By Michael Muskal, Los Angeles Times –
LOS ANGELES — Amid tough conditions in the current fire season, the U.S. Forest Service is moving to more aggressively extinguish small fires before they become larger ones, an official said Wednesday.
The service has in the past allowed small fires to burn in isolated areas where there is no additional threat, viewing the blazes — which consume undergrowth and other fuel — as part of the normal cycle of natural fire management.
Now, the department will fight some of these smaller fires more forcefully, allowing the use of some mechanized equipment in the process. The individual decisions will be based on weather conditions, the amount of fuel load, the dryness of the area and whether there are nearby developments, agency spokesman Joe Walsh said.

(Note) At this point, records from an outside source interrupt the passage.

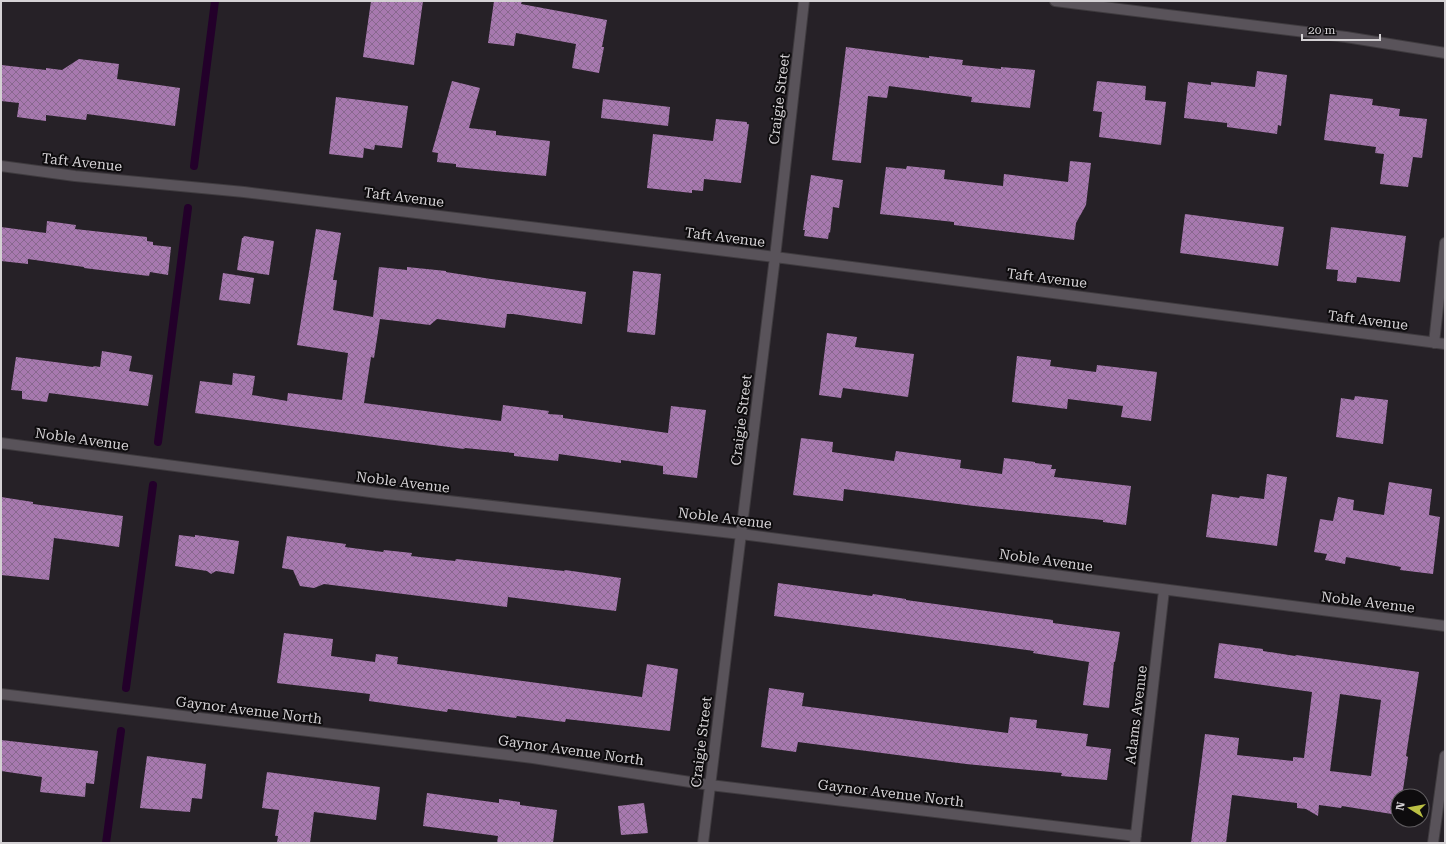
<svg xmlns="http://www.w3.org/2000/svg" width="1446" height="844" viewBox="0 0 1446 844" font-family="'Roboto Serif',serif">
<defs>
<pattern id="building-cross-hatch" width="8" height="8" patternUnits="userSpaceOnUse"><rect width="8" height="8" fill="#a779af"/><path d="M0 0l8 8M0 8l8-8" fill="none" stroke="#88688e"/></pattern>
</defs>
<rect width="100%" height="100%" fill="#262127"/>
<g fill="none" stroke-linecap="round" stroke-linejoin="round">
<path stroke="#23002a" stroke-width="8" d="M 194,166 L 215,1
M 158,442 L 188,208
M 126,688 L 153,485
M 106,843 L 121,731"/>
</g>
<path fill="url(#building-cross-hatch)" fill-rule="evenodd" d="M 371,1 L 423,1 L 414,65 L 363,57 Z
M 494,1 L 522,1 L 521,4 L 607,20 L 602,47 L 604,47 L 599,73 L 572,68 L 576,44 L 516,33 L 514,46 L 488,43 Z
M 846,47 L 929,58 L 929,56 L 963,60 L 962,65 L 1001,69 L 1001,67 L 1035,70 L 1030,108 L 971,102 L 972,97 L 889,86 L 887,98 L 868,96 L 861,163 L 832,160 Z
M 79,59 L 119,64 L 117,79 L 180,88 L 175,126 L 87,114 L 86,120 L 46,115 L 46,121 L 17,117 L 19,103 L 1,101 L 1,65 L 46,70 L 46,68 L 62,70 Z
M 1257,71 L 1287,75 L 1281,126 L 1278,125 L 1277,134 L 1227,127 L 1227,123 L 1184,118 L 1188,82 L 1211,85 L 1211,82 L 1255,87 Z
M 452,81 L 480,88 L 469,128 L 496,131 L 496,135 L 550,141 L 546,176 L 456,167 L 456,164 L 437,162 L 438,153 L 432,152 Z
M 1097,81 L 1146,86 L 1145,100 L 1166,102 L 1161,145 L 1099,137 L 1102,112 L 1093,111 Z
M 1330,94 L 1373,99 L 1372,105 L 1400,109 L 1399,116 L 1427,119 L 1422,158 L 1413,157 L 1408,187 L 1380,184 L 1384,154 L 1375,153 L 1376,147 L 1324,140 Z
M 336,97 L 408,106 L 402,148 L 375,145 L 374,150 L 364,148 L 363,158 L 329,154 Z
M 603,99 L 670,107 L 668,126 L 601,118 Z
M 716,119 L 747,122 L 747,124 L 749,124 L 741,183 L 704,179 L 703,191 L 692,190 L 692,193 L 647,188 L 653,134 L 713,141 Z
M 1070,161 L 1091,163 L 1086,205 L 1076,223 L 1074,240 L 954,225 L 954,222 L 880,214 L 886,167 L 906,169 L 907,166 L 945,170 L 944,179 L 1003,186 L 1004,174 L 1068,182 Z
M 811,175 L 843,180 L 839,208 L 833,207 L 830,233 L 829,232 L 828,239 L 804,236 L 805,230 L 803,230 Z
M 1185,214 L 1284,227 L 1278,266 L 1180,253 Z
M 47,221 L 76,225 L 75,229 L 147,237 L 147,241 L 153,242 L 153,245 L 171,247 L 168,275 L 150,272 L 149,276 L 84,268 L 84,267 L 28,259 L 28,264 L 1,261 L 1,227 L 46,233 Z
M 1331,227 L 1406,236 L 1400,282 L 1357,277 L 1356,283 L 1337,281 L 1338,270 L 1326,269 Z
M 316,229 L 341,233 L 333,280 L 337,280 L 333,310 L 373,317 L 379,267 L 407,270 L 407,267 L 446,271 L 446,272 L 491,279 L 586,292 L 582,324 L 513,314 L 507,314 L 505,328 L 437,319 L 430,325 L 380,319 L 374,358 L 371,357 L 364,403 L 501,421 L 503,405 L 549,411 L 548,414 L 563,415 L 563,418 L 668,433 L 671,406 L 706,410 L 697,478 L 663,474 L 663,466 L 621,460 L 621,463 L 559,454 L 558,461 L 514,456 L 514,453 L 465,448 L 464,449 L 195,413 L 200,381 L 232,385 L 233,373 L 255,376 L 252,395 L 287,401 L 288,393 L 342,400 L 348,353 L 297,345 Z
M 244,236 L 274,241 L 269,275 L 237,270 L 242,238 L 243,238 Z
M 633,271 L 661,274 L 655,335 L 627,332 Z
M 223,273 L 254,278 L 250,304 L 219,300 Z
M 827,333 L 857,337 L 855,347 L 914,354 L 908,397 L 843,388 L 841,398 L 819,395 Z
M 102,351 L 132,356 L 129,371 L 153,375 L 148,406 L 49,393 L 47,402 L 22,399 L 22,391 L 11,390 L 16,357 L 93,367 L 94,366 L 100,367 Z
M 1017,356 L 1051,360 L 1050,366 L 1096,372 L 1097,365 L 1157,372 L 1151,421 L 1121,417 L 1123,406 L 1068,399 L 1067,409 L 1012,402 Z
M 1355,396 L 1388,400 L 1383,444 L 1336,437 L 1341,398 L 1354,400 Z
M 801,438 L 833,442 L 832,452 L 894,461 L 896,451 L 961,460 L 960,468 L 1002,474 L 1004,458 L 1035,462 L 1035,463 L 1052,465 L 1051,469 L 1056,469 L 1054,477 L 1131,486 L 1126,525 L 1103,522 L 1103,520 L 974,506 L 844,489 L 843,501 L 793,495 Z
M 1267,474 L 1287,477 L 1277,546 L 1206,537 L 1212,494 L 1239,498 L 1240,496 L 1264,499 Z
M 1389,482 L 1432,489 L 1429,515 L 1440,517 L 1433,574 L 1400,570 L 1401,567 L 1346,557 L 1345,564 L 1325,560 L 1327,554 L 1314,552 L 1320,519 L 1333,521 L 1338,497 L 1354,500 L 1353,510 L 1384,515 Z
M 1,497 L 33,502 L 33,504 L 123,516 L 119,547 L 54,538 L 49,580 L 1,575 Z
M 179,535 L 195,537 L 195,535 L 239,541 L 234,574 L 216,571 L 211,574 L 207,571 L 175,566 Z
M 287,536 L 346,544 L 345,547 L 383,552 L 384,550 L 412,553 L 411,556 L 455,561 L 456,559 L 564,571 L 565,570 L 621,578 L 616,611 L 508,597 L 507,607 L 324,584 L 314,588 L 300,586 L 293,570 L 282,568 Z
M 778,583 L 872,596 L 873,594 L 906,599 L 906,600 L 1053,620 L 1053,623 L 1120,632 L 1115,662 L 1114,662 L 1109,708 L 1083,705 L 1089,662 L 1033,653 L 1034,651 L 991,645 L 774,616 Z
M 284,633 L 333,639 L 331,656 L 375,662 L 376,654 L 398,657 L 397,664 L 642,697 L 647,664 L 678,669 L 670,731 L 566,719 L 565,722 L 517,716 L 516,718 L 448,709 L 447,712 L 369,701 L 370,694 L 277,683 Z
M 1219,643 L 1263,649 L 1263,651 L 1295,656 L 1296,655 L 1419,672 L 1406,756 L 1408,757 L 1402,796 L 1398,796 L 1398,815 L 1342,806 L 1341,808 L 1319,805 L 1318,816 L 1306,809 L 1297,808 L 1297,803 L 1232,795 L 1226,843 L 1191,843 L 1205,734 L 1239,738 L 1237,755 L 1293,761 L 1293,757 L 1304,758 L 1312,692 L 1214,678 ZM 1340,694 L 1381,700 L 1371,776 L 1330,771 Z
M 769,688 L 804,693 L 802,706 L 1008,733 L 1010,717 L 1037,720 L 1036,728 L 1088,734 L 1086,746 L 1111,749 L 1107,780 L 1061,776 L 1062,773 L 966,764 L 798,742 L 796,752 L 761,747 Z
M 1,740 L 98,751 L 94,784 L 86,783 L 85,797 L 40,792 L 42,777 L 1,771 Z
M 147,756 L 206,764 L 202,799 L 192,798 L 190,812 L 140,808 Z
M 267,772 L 380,787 L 376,820 L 314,812 L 310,843 L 277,843 L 278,836 L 275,836 L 279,810 L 262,808 Z
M 427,793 L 499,803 L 499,799 L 520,802 L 520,805 L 557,810 L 553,843 L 497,843 L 498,836 L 423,826 Z
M 644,803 L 648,833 L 621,835 L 618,806 Z"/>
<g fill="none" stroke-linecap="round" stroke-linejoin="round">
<g stroke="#3f3b3f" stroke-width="12">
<path id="minor" d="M 1055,1 L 1346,37 L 1445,53
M 1,166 L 75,176 L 244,192 L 775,257 L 1445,344
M 1434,343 L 1445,243
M 1,443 L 378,493 L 741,534 L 1445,626
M 1,694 L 533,758 L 710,785 L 1136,836
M 703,843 L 775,257 L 804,1
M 1135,843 L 1164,590
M 1433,843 L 1445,756"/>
</g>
<use href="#minor" stroke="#59535a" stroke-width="10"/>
</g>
<g text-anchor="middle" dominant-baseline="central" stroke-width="4" stroke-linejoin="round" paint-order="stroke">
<g font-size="14" fill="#d5d2d5" stroke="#0e0c0e">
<text transform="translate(779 99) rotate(-83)">Craigie Street</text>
<text transform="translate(82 162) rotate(6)">Taft Avenue</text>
<text transform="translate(404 197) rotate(7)">Taft Avenue</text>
<text transform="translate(725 237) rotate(7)">Taft Avenue</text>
<text transform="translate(1047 278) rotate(7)">Taft Avenue</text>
<text transform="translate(1368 320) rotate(7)">Taft Avenue</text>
<text transform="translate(741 420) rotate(-83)">Craigie Street</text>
<text transform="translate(82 439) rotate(8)">Noble Avenue</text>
<text transform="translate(403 482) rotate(7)">Noble Avenue</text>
<text transform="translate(725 518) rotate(7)">Noble Avenue</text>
<text transform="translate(1046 560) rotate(8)">Noble Avenue</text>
<text transform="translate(1368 602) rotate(7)">Noble Avenue</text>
<text transform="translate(249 710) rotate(7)">Gaynor Avenue North</text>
<text transform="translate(1136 715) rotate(-83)">Adams Avenue</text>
<text transform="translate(701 742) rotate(-83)">Craigie Street</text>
<text transform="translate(571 750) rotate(8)">Gaynor Avenue North</text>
<text transform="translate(891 793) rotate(7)">Gaynor Avenue North</text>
</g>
</g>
<rect width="1446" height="844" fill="none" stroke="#d5d2d5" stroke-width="4"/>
<g transform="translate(1410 808) rotate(281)"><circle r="19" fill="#0e0c0e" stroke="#5e5b5e"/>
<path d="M0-3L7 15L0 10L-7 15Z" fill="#bbc044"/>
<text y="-6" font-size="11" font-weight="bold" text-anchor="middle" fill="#d5d2d5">N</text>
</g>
<path d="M1302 34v6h78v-6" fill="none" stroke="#d5d2d5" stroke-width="2"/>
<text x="1308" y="34" font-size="12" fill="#d5d2d5" stroke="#0e0c0e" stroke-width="3" paint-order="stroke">20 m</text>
</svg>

“This is all based on the fact that everything is so dry and there’s been no rain and it’s just the prudent thing to do,” Walsh said. “There hasn’t been a change in policy,” he said, noting that local fire supervisors make such decisions in accordance with their local operations plan.
“They have the ability to do this in an effort to keep fire costs down, rather than letting something in a wilderness get out of control and then get out of the wilderness,” Walsh said.
He said he couldn’t comment on past wildfires, but the aggressive stand is currently allowing crews to move with chain saws and helicopters against six small fires in the wilderness along the California border with Oregon around Grants Pass.
Normally, firefighters would use hand saws to deal with the six small fires covering about 15 acres. But they are now allowed to use the mechanized equipment, he said.
Wildfires have ravaged parts of the West this summer. One blaze that started in late June in Colorado damaged or destroyed at least 386 homes and killed two people, making it the most destructive fire in state history.